Instrucciones -
- 1) Según la exposición sobre el sujeto de la ciencia, ¿cuál fue la sustancia del diálogo del mes pasado?
- 2) Reproduzca fielmente el pasaje de la exposición sobre el sujeto de la ciencia que va desde "Mi exposición de" hasta "de la ciencia.", ambos incluidos.
- 3) Enumere todas las personas que se mencionan por su nombre en la exposición sobre el sujeto de la ciencia.

Texto de lectura -
+ + + + +

Mi exposición de hoy se ubica en la continuidad del diálogo del mes pasado y cuya sustancia fue, recordemos, la definición misma del concepto de “ciencia”. Desde que leí las ponencias de nuestros dos compañeros, antes aún de su amena y rigurosa presentación, pensé que no podía haber mejor introducción para el tema siguiente que abordaríamos Jaime Labastida y yo: el del sujeto de la ciencia.

Cuando tuvo lugar la discusión del mes pasado se me ocurrió que, pese a las aparentes contradicciones, nuestros dos amigos coincidían aún más de lo que ellos mismos creían y decían y que su convergencia no era diplomática, sino que radicaba en el contenido de sus conceptos. Quien no coincide soy yo, si es que ellos creen sostener posiciones diferentes y opuestas. En ese sentido disiento con León Olivé cuando dice (p. 10): “De la (definición de ciencia) de Ruy Pérez Tamayo se sigue lógicamente la tesis de la neutralidad ética y de la mía se sigue la tesis de la no neutralidad”. En el párrafo siguiente León Olivé pone en relieve los seductores conceptos de “sistema de acción intencional” y de “práctica científica” como integrantes esenciales de la definición de ciencia.

+ + + + +

Información proporcionada -
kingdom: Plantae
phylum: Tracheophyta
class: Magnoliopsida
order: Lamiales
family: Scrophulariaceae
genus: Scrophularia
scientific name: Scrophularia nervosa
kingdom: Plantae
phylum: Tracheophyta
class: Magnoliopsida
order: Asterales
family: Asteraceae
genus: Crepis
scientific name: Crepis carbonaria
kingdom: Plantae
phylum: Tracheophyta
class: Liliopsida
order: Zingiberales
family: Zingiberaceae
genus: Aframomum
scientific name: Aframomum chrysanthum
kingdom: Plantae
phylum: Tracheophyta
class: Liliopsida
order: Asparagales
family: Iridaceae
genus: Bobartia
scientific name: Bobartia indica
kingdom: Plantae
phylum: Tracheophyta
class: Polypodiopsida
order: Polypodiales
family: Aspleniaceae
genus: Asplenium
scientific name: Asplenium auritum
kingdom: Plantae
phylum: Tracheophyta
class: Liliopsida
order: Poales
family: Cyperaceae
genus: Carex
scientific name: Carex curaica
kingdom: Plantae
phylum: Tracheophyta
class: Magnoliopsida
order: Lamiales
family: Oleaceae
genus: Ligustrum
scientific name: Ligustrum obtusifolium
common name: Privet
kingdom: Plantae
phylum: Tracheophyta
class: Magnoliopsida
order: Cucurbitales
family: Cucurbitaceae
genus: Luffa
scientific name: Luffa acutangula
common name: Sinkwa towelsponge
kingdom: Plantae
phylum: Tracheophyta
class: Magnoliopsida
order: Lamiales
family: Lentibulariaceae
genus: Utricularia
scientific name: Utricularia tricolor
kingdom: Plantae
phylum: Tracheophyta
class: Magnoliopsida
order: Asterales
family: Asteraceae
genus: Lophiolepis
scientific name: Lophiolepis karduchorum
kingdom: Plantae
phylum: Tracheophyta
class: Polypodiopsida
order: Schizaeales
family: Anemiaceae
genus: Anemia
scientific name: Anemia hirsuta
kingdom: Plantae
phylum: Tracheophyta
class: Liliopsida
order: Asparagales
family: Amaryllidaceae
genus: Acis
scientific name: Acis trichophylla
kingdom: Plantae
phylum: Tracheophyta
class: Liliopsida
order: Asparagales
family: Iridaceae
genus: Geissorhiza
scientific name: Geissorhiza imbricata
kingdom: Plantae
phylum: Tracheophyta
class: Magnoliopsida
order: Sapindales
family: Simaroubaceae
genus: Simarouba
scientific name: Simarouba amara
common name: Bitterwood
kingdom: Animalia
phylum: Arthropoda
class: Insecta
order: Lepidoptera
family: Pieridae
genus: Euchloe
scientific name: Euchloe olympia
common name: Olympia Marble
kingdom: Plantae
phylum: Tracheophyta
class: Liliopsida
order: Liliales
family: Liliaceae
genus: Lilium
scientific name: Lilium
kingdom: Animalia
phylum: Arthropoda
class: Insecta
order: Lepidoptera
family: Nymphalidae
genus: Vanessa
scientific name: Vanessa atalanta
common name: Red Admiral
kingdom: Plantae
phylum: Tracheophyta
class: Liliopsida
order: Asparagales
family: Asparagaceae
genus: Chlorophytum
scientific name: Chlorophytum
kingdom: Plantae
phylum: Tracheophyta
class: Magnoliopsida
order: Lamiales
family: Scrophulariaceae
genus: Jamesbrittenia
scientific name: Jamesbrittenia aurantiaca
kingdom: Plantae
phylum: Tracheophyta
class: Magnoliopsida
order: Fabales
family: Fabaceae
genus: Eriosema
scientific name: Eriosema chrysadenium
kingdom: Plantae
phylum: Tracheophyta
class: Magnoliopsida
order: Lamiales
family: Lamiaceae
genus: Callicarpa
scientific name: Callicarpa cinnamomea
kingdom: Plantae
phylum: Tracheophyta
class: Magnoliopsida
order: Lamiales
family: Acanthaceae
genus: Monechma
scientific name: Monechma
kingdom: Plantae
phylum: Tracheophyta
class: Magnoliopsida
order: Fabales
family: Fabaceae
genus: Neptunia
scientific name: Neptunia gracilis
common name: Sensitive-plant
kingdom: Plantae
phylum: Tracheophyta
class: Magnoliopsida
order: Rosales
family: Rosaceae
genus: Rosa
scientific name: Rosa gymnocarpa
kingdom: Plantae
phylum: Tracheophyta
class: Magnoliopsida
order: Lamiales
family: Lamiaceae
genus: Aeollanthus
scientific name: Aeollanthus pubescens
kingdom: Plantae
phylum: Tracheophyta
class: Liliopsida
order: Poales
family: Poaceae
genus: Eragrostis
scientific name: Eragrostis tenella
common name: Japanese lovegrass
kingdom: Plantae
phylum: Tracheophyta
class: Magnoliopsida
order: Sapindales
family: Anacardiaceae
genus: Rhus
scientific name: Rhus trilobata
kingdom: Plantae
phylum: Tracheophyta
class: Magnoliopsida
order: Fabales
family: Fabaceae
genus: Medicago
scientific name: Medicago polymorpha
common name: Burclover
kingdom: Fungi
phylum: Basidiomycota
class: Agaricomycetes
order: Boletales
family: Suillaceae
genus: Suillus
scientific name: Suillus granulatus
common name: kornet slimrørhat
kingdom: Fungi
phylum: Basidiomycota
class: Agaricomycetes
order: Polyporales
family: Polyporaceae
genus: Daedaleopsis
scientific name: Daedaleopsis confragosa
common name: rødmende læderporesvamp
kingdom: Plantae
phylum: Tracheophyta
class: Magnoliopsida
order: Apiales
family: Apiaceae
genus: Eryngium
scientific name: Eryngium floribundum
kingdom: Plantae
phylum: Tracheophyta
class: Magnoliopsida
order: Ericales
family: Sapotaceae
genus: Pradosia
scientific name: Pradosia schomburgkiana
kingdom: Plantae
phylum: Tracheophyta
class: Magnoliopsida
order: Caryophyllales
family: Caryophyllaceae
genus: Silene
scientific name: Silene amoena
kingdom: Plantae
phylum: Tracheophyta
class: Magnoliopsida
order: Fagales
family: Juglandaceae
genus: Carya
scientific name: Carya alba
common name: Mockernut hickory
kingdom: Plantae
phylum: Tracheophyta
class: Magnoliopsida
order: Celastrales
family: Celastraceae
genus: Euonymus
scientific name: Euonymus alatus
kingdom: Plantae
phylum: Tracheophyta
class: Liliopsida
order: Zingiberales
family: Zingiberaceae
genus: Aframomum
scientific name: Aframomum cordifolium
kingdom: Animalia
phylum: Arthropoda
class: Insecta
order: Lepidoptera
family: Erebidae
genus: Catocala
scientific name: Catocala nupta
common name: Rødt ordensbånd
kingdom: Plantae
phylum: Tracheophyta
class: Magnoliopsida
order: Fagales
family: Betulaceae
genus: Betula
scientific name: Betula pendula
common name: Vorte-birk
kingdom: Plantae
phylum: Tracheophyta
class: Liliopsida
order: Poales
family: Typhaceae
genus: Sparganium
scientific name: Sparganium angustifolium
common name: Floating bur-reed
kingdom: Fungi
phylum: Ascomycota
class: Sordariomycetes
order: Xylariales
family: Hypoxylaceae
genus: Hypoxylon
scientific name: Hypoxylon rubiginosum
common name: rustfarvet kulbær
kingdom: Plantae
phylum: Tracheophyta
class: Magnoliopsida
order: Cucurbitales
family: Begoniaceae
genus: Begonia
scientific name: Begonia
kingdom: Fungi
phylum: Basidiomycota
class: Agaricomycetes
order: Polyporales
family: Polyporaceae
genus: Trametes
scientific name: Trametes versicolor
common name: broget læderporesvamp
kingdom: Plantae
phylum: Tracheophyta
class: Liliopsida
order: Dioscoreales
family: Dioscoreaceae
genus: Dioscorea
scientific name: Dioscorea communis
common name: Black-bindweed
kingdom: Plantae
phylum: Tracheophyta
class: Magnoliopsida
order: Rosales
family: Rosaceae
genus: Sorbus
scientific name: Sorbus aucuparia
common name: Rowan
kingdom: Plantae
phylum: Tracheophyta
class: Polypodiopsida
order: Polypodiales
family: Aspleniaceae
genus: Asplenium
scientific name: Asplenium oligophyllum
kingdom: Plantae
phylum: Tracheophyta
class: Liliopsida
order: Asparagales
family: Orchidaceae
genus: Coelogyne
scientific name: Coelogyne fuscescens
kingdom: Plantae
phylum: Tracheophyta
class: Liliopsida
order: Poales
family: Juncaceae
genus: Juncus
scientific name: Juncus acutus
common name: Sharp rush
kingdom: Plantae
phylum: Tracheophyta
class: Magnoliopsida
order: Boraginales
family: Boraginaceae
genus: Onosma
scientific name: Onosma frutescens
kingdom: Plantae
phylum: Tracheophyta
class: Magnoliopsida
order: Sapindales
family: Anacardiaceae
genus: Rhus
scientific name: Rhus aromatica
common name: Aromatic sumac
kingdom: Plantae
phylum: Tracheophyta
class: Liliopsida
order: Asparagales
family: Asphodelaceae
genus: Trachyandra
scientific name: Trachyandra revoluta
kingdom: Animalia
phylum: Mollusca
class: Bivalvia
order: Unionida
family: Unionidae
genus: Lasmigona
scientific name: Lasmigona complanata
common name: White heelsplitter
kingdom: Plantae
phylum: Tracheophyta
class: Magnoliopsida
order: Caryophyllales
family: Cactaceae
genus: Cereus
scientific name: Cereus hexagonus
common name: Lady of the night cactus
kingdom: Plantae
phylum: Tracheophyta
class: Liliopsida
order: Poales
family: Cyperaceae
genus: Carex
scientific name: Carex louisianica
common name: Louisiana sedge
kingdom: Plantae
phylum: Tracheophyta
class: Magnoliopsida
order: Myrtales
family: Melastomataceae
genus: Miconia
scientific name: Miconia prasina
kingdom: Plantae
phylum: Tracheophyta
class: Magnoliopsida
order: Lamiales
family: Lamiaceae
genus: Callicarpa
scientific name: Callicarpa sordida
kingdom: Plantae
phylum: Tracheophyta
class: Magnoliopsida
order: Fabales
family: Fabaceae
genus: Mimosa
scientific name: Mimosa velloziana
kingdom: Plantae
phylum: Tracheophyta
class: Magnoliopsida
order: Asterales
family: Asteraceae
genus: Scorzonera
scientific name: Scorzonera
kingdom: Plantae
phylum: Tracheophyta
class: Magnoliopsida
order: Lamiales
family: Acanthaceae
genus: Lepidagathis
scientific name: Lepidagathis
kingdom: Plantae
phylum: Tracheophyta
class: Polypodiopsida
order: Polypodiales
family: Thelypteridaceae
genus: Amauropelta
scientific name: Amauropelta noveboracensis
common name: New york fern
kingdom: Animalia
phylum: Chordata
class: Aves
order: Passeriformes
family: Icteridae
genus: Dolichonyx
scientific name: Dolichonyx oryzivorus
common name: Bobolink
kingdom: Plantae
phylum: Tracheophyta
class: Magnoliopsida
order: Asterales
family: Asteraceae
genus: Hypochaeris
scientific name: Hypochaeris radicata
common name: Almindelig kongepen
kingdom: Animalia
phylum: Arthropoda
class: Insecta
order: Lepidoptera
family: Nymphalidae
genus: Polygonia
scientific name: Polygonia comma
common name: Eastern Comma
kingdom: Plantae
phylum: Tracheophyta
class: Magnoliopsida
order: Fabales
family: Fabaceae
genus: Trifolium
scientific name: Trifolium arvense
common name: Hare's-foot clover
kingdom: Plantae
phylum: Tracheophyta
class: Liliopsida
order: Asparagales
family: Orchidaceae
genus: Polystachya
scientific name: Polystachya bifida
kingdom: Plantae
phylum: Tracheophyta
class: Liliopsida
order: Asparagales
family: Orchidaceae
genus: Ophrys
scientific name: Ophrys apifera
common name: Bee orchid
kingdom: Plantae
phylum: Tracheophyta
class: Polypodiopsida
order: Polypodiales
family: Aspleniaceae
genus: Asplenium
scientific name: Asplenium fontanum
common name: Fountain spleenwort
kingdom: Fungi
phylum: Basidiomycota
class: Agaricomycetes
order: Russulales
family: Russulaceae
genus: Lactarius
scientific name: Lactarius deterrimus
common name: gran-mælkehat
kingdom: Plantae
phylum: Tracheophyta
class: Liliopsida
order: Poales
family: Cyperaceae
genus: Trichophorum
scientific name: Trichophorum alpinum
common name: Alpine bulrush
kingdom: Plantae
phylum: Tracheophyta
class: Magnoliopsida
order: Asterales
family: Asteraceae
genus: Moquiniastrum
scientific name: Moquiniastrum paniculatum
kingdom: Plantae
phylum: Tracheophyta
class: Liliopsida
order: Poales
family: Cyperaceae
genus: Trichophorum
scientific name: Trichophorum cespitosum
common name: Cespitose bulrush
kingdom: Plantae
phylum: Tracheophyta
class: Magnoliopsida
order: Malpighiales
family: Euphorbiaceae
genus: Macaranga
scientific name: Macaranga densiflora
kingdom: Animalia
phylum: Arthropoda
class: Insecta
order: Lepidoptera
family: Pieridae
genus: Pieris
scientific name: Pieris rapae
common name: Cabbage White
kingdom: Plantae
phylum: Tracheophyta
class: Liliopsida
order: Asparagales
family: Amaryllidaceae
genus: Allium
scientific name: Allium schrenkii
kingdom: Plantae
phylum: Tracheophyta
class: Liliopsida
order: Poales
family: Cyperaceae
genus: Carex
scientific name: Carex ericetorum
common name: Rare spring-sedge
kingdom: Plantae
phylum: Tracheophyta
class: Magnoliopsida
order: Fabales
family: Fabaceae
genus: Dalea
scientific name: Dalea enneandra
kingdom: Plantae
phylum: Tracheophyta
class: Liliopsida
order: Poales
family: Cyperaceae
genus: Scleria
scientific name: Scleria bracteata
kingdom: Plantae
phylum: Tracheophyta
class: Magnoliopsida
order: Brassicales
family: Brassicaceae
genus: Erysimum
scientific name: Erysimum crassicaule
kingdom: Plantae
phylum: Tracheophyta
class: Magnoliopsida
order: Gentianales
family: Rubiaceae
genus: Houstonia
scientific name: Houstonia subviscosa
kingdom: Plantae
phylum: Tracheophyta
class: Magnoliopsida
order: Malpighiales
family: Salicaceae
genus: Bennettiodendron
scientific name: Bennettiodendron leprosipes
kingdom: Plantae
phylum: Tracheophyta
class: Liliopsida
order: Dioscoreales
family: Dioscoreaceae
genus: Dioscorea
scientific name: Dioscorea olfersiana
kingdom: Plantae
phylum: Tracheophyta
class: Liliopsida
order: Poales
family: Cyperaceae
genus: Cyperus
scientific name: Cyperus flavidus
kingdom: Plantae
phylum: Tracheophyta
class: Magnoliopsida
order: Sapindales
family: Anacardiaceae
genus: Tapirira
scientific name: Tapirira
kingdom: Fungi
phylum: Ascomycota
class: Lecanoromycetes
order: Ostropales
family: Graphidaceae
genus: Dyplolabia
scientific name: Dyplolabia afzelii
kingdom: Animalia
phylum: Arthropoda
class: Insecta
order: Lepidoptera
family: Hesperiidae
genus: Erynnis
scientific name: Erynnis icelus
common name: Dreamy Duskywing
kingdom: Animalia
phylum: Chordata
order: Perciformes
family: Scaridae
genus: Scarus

+ + + + +

Resultados del ejercicio -
- 1) La definición misma del concepto de "ciencia".

- 2)
Mi exposición de hoy se ubica en la continuidad del diálogo del mes pasado y cuya sustancia fue, recordemos, la definición misma del concepto de “ciencia”. Desde que leí las ponencias de nuestros dos compañeros, antes aún de su amena y rigurosa presentación, pensé que no podía haber mejor introducción para el tema siguiente que abordaríamos Jaime Labastida y yo: el del sujeto de la ciencia.

- 3) Jaime Labastida, León Olivé y Ruy Pérez Tamayo.